Dr. Kermit Gosnell, 69, and nine employees from his West Philadelphia Women's Medical Society were arrested Wednesday. He and his staff also are charged with killing a woman who was given a lethal dose of Demerol.
Gosnell catered to minorities, immigrants and poor women, and made millions of dollars over 30 years performing illegal and late-term abortions in squalid and barbaric conditions, prosecutors said.
"There were bags, and bottles holding aborted fetuses were scattered throughout the building," said Philadelphia District Attorney Seth Williams. "There were jars lining shelves with severed feet that he kept for no medical purpose."
According to the grand jury report, Gosnell catered to women who were too late in their pregnancies to get legal abortions elsewhere. Most doctors refuse to perform abortions after the 20th week of pregnancy because of the risks involved.
Abortions after the 24th week are illegal. However, Gosnell allegedly aborted and killed babies in the sixth and seventh months of pregnancy and charged more for bigger babies.
The abortions of the biggest babies allegedly were scheduled for Sundays, when the clinic was closed. The only person allowed to assist with such cases was Gosnell's wife, Williams said. Gosnell allegedly took home the files for those patients and disposed of them.
Attempts to reach Gosnell by phone were unsuccessful. But his attorney, William J. Brennan, cited Gosnell's long record of service to a low-income neighborhood.
"It's important that Dr. Gosnell enjoys the presumption of innocence, as do all defendants charged," Brennan said. "The grand jury presentation is lengthy, and Dr. Gosnell should be given the opportunity to review these documents accordingly."
According to Brennan, state and federal authorities raided and searched Gosnell's home and medical practice a year ago and launched an investigation. Gosnell offered to surrender numerous times if charges were ever filed, he said, but never expected to be arrested.
"The man has been in practice for 40 years," Brennan added. "If a complaint was made in the last year, what about the other 39?"

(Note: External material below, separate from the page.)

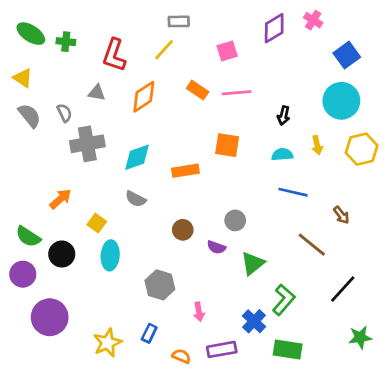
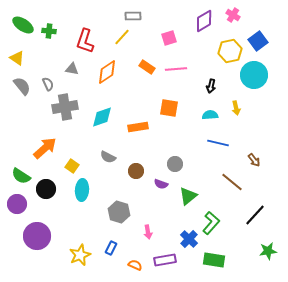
yellow hexagon: (362, 149) -> (230, 51), moved
orange arrow: (60, 199) -> (45, 148), size x1.4
gray semicircle: (136, 199) -> (108, 157), moved

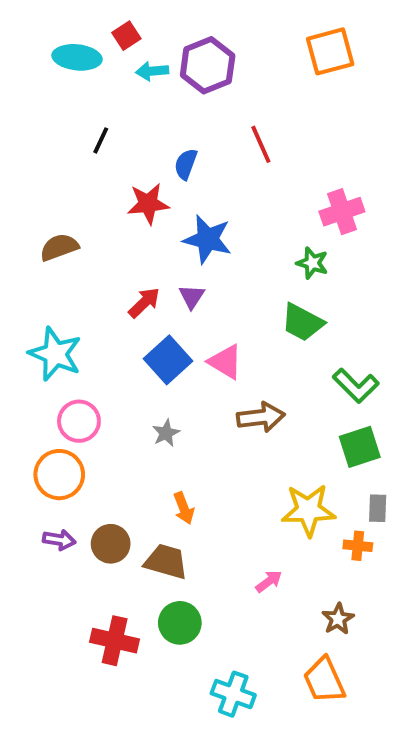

But according to Williams, state regulators ignored numerous complaints about Gosnell's clinic and his office hadn't been inspected since 1993. One doctor advised the department that numerous patients he had referred for abortions came back from Gosnell with the same venereal disease, Williams added.
Even after the death of Karnamaya Mongar, 41, on Nov. 20, 2009 of an alleged overdose of anesthetics prescribed by Gosnell, Williams said, the Department of Health did not act.
In fact, he said, Gosnell was caught by accident.
Police officers went to investigate complaints about illegal prescription selling at the clinic last year and stumbled upon what the prosecutor called a "house of horrors."
Gosnell "induced labor, forced the live birth of viable babies in the sixth, seventh, eighth month of pregnancy and then killed those babies by cutting into the back of the neck with scissors and severing their spinal cord," Williams said.
The clinic was shut down and Gosnell's medical license was suspended after the raid.
Some of his employees also were charged with murder, including a high-school student who performed anesthesia with potentially lethal narcotics. The grand jury report asserted the people who ran this medical practice did not include any nurses and or other doctors besides Gosnell himself.
Gosnell's clinic was a prescription mill by day, Williams said, and by night was an abortion mill.
Gosnell didn't see "patients" or show up at the office during the day, he added, but left behind blank, pre-signed prescription pads and had his unauthorized workers administer drugs to induce labor and sedate patients.
Gosnell allegedly prepared a list of preset dosage levels to be administered in his absence. But no allowances were made for individual patient variations or for any monitoring of vital signs.
Gosnell has been named in at least 10 malpractice suits, including one over the death of a woman who died of sepsis and a perforated uterus. In that case, a civil suit against Gosnell was settled for almost $1 million.
Gosnell also is the target of a federal grand jury investigation into illegally prescribing prescription drugs.
Investigators say during a search of his home, they found $240,000 in cash.